Incentive travel is considered to be a powerful tool for rewarding and motivating participants to attain exceptional levels of achievement in their places of work or education. Like other segments in the tourism industry, incentive travel is highly vulnerable to environmental change that could affect the businesses in the near future. It is understood that managers’ perception of environmental change influences to a large extent the formulation and implementation of business strategies.

A study of Xiang and Formica (2007) examines how managers in the incentive travel industry perceive environmental change and accordingly formulate business strategies. Using the cognitive mapping technique, managers’ perceptions of their competitive environment and important strategic issues related to incentive travel businesses were identified.

The following aggregate maps were created to represent managers’ perceptions of strategic business issues. The first map illustrates executives’ perceptions of emerging incentive travel destinations.

Emerging destinations refers to those that are becoming popular incentive travel destinations for the US market. These are Asia, Caribbean, Latin America and Mediterranean, including the Balkan region. Hence, the incentive travel executives identified the region of South East Europe as an emerging destination gaining popularity and attracting incentive travellers. The region presents a growing competition to the existing destinations such as Hawaii, Cancun, and Tahiti. 

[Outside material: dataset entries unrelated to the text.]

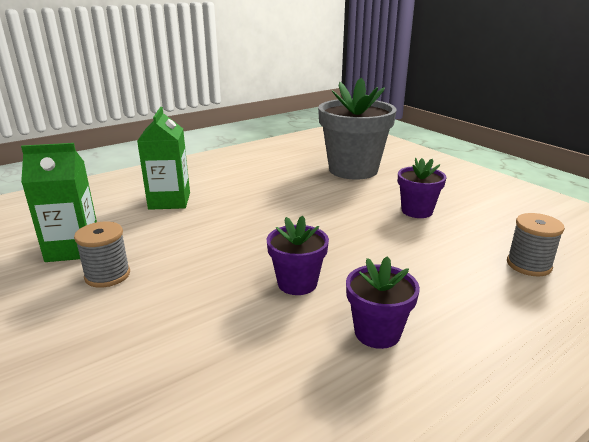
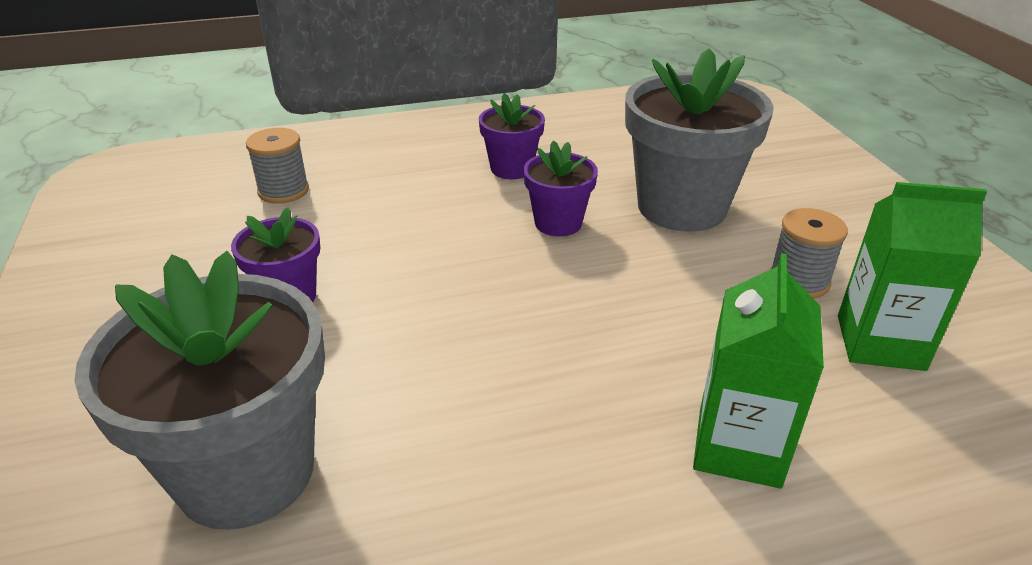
camera: 160 degrees left, 10 degrees up
none -> grey flower pot [625,48,774,232]

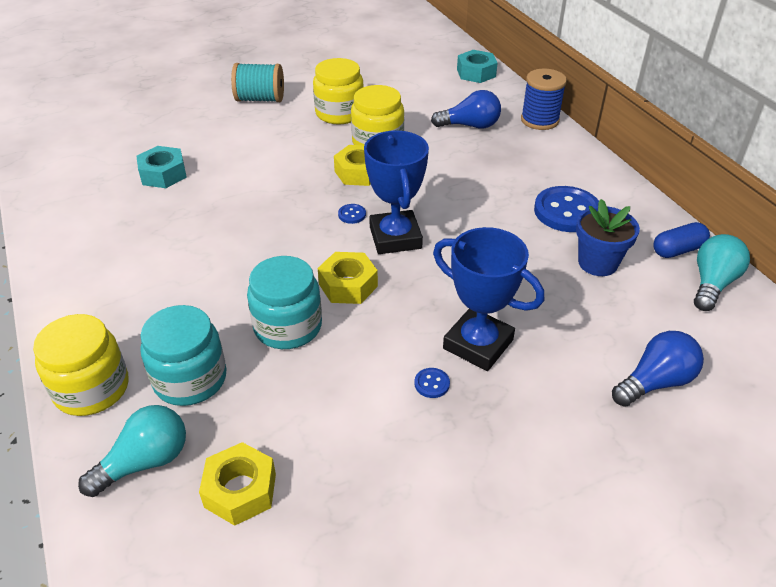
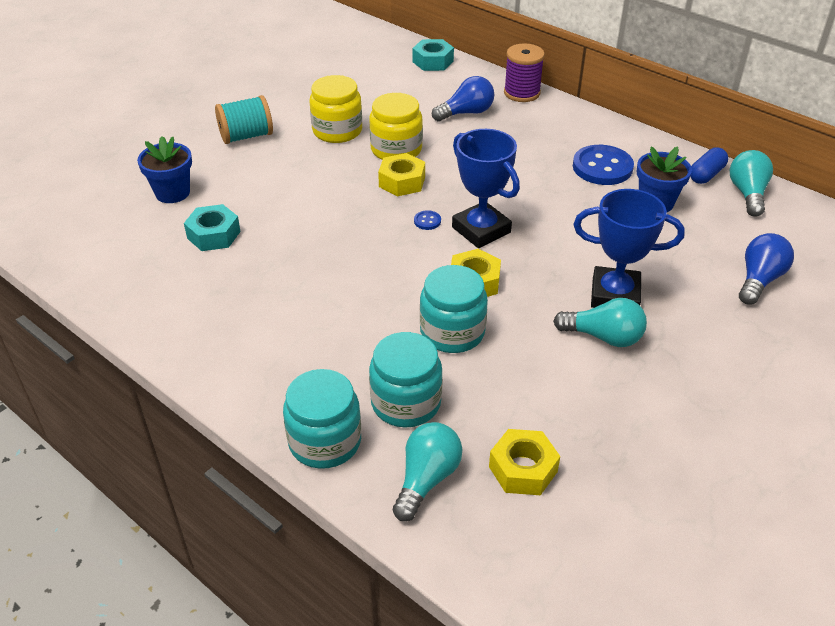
camera: 25 degrees left, 0 degrees up
yellow jar [33,314,129,416] -> turquoise jar [283,369,361,469]
blue button [414,368,450,398] -> turquoise light bulb [553,298,647,347]
blue spool [521,69,567,130] -> purple spool [504,43,545,102]
none -> blue flower pot [137,136,192,203]

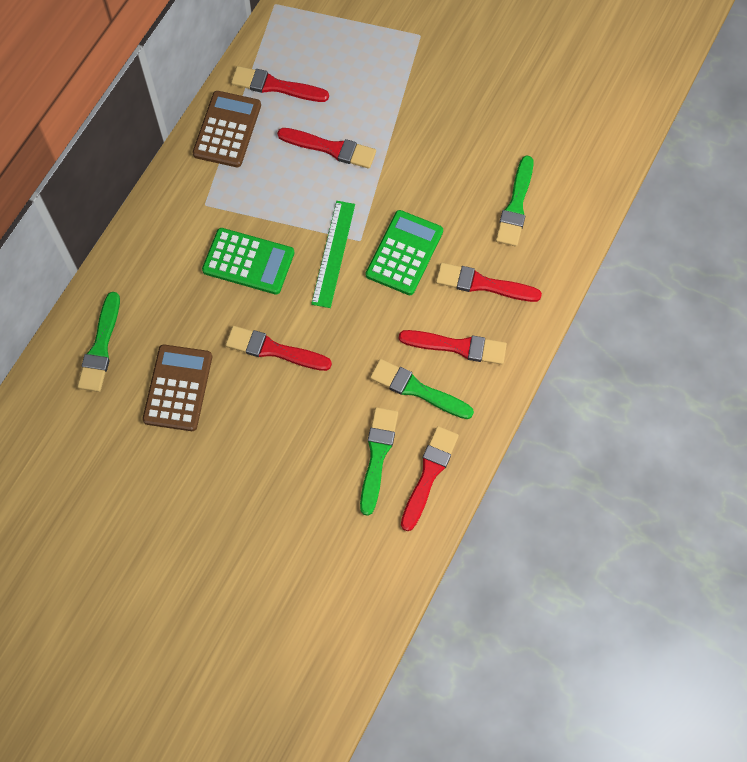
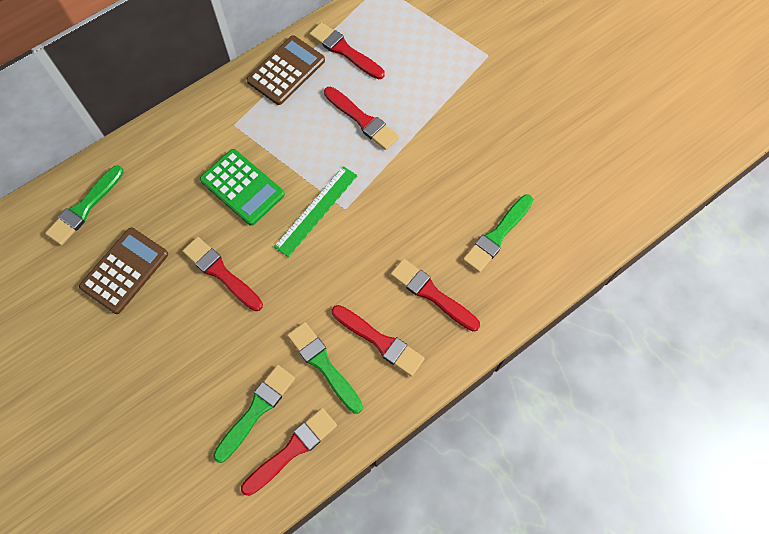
camera: 25 degrees right, 0 degrees up
green calculator [366,210,443,295] -> none

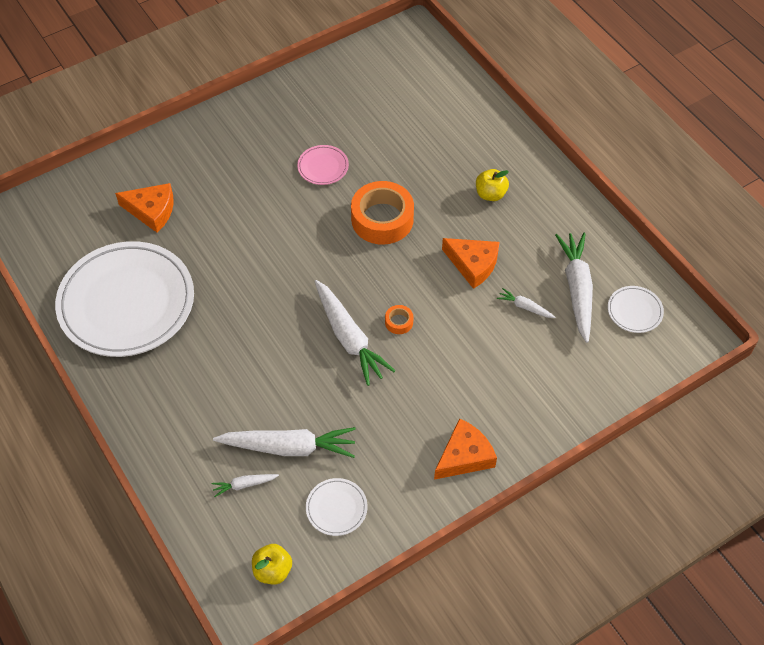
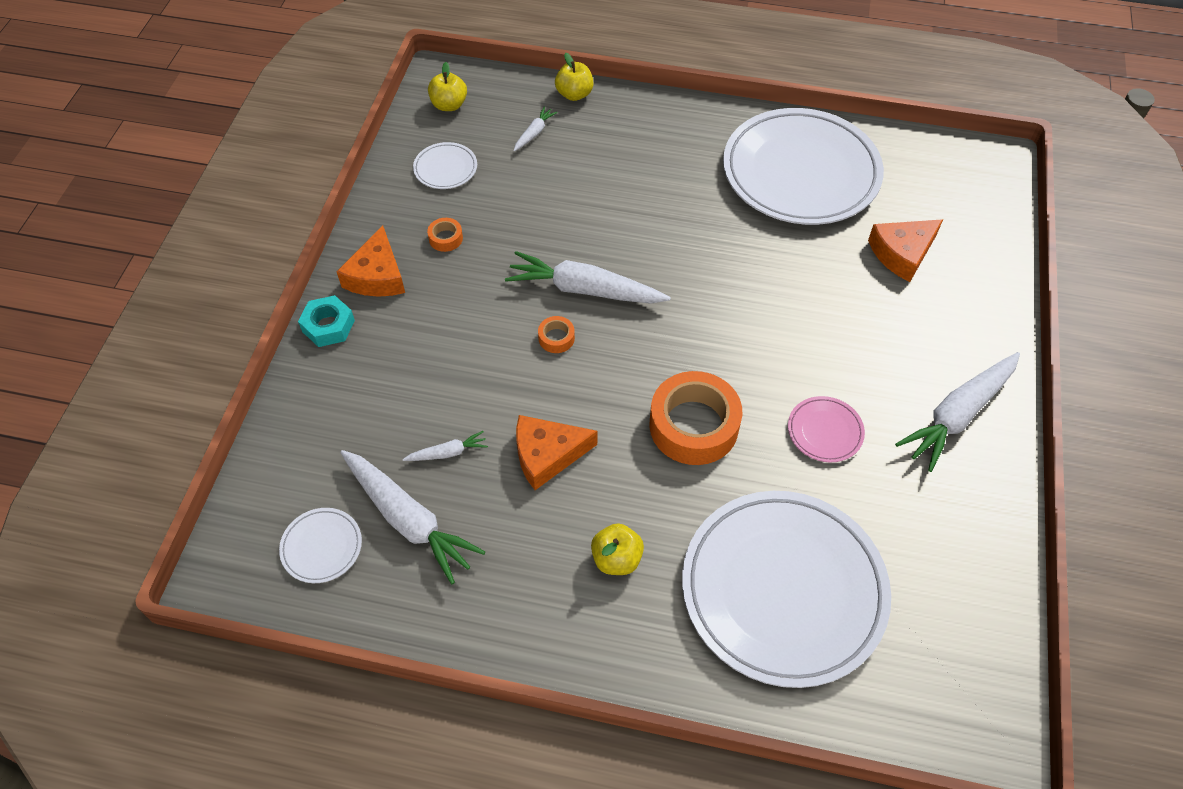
camera: 135 degrees right, 0 degrees up
white carrot [213,427,356,458] -> white carrot moved to [895,352,1020,472]
none -> turquoise nut [298,295,355,347]
none -> orange tape [427,218,463,252]
none -> yellow apple [555,53,594,101]
none -> white plate [682,491,891,688]

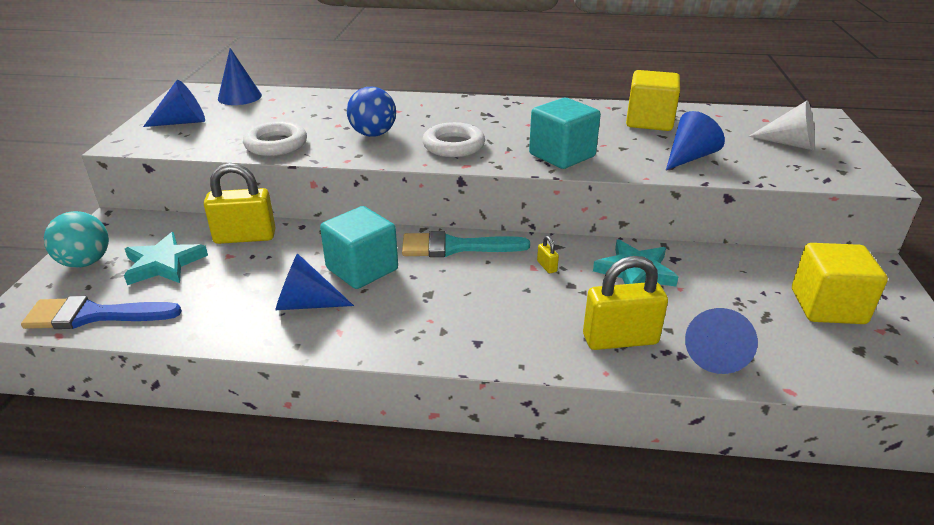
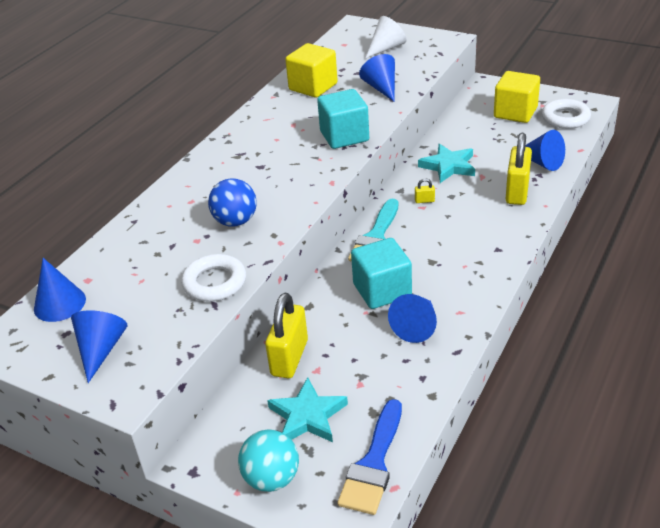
camera: 65 degrees left, 5 degrees up
white ring [422,122,485,157] -> white ring moved to [542,99,591,129]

The attractiveness of emerging destinations is perceived as determined by a number of factors, including travel budget, security issues, demand of group travel and hotel infrastructure. The level of service and technology development also determines whether a destination can attract incentive travellers. Travel budget and security issues are becoming increasingly important for destinations given the political and economic changes in recent years.
The second map represents the decision makers’ perceptions of environmental trends that impact incentive travel businesses. The map can be roughly partitioned into three layers. The outmost layer represents incentive travel businesses’ remote environments, such as economic/political, socio-cultural, new management and technological environments. The middle layer shows the consequences or impact of these forces, while the centre includes nodes representing issues related to the operational environment of incentive travel businesses such as corporate spending, new customer and managerial changes.

As an economic force, economic downturn leads to less corporate profit, more interference and pressure from stockholders and the press, more government mandate and corporate self-regulation, which cause less corporate spending on incentive travel. Ability to travel and demographic changes are identified as two major socio-cultural forces which lead to globalization of travel, the emergence of savvy travellers, diversity of society and more women in the workforce, all of which contribute to the emergence of new customers in a sequential order. Information technology is the force in the technological environment that causes lower labour cost, higher ease of transaction and provides more information channels for incentive travel businesses. The new management force leads to issues such as difficulties in decision making and communications and ultimately requires managerial changes.

The map indicates that some of these environmental trends are interrelated and overlapping. For example, the decrease in the cost of travel by air (an economic trend) boosts individuals’ ability to travel (a socio-cultural change), which in turn, leads to the globalization of travel and the emergence of savvy travellers.
Trends in the economic, political, socio-cultural, technological and new management environments are considered more important than those in the ecological environment, which was not mentioned at all throughout the discussion. Furthermore, decision makers tend to focus on the issues that would have an immediate impact on their businesses, such as how to satisfy the needs of new customers, how to cope with the cut-down in corporate spending and how to handle managerial changes.

Most of the identified environmental trends are largely seen as a threat by decision makers. Except for information technology, other concepts such as corporate spending, diversity of travel need, difficulties in decision making and communications, are often framed as problems. As one manager commented: “You have a nanosecond to provide pricing and quotes to a person who has nothing to do with travel but perhaps will make those decisions…”. Indeed, paced environmental change requires organizations and individuals to continuously adapt to forces that drive change.